**TEXT EXTRACT**
──────────

Knn_vector takes too much disk space

Hi!
I’m trying to upload 10s of million 512-dim vectors using the OpenSearch KNN plugin.
The problem is disk storage gets filled too quickly.
For example, I use 2 configurations, one with the “content” knn_vector field, and one without. I do not configure any methods, so there shouldn’t be any indices taking up the space.
Field config looks like:

{
    "type": "knn_vector",
    "dimension": 512,
},

With this field, the index takes 10+gb per 1 million rows and without it, it’s close to zero (several Mbs).
I’d expect it to consume ~2Gb per 1 million rows since one 512-dim vector should be 512*4 bytes.
Could you please clarify if this is expected behavior and what could be the reason behind high disk usage?

Hi @PaulNarbe,

You can find the memory calculations based on this formula Performance Tuning - Open Distro Documentation

1.1 * (4 * dimension + 8 * M)
M=16(default)

Behind the scenes Hierarchical graphs gets created per segment for running approximate k-NN search

Hi, @vamshin, thank you for the reply!

Behind the scenes Hierarchical graphs gets created per segment for running approximate k-NN search

I do not specify ANN index in props:

"properties": {
    "field_1": {
        "type": "keyword",
        "index": False,
        "norms": False,
        "ignore_above": 36
    },
    "field_2": {
        "type": "keyword",
        "norms": False,
        "ignore_above": 36
    },
    "vector_field": {
        "type": "knn_vector",
        "dimension": 512
    },
}

Using the calculation (in my case dimension=512, M=16), 1 million vectors should require ~2.4Gb, but, as I mentioned, in my test it’s 10+Gb.

──────────

**TASKS TO COMPLETE**
1) Using the forum thread, decide whether each statement agrees with it: (a) the poster is uploading vectors with 512 dimensions; (b) the default value of M in the given formula is 32; (c) without the knn_vector field, the index takes several gigabytes per million rows. Answer yes or no for each, quoting the deciding words of the forum thread.
2) Transcribe the part of the forum thread that starts at the words "With this field, the" and ends after the words "be 512*4 bytes.".
The lines that follow are not needed for any of the work here.

**INFORMATION PROVIDED**
──────────

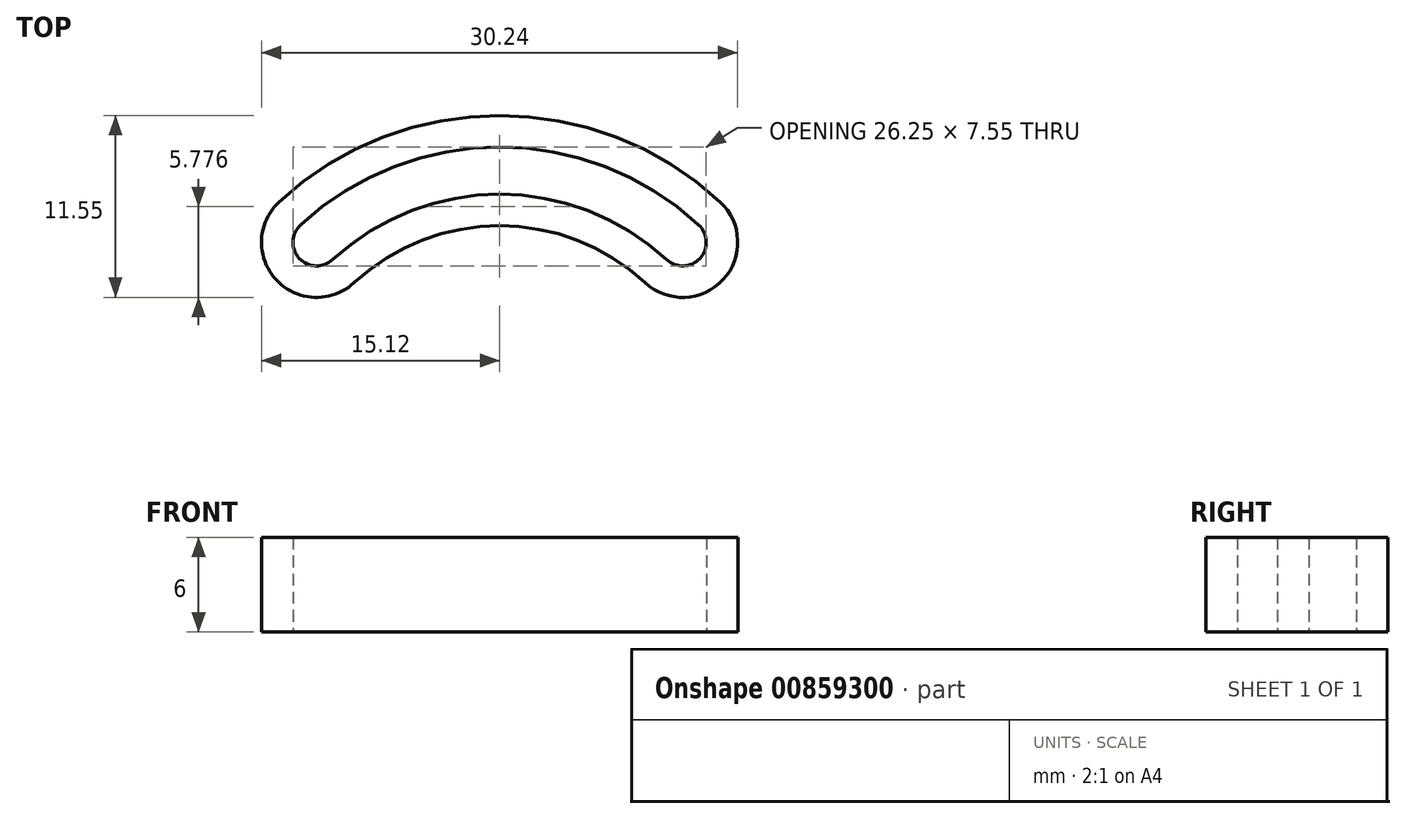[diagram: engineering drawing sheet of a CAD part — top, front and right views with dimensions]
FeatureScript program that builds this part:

──────────

**SOLUTION SET**
1)
(a) Yes: "I’m trying to upload 10s of million 512-dim vectors"
(b) No: "M=16(default)"
(c) No: "without it, it’s close to zero (several Mbs)"

2)
With this field, the index takes 10+gb per 1 million rows and without it, it’s close to zero (several Mbs).
I’d expect it to consume ~2Gb per 1 million rows since one 512-dim vector should be 512*4 bytes.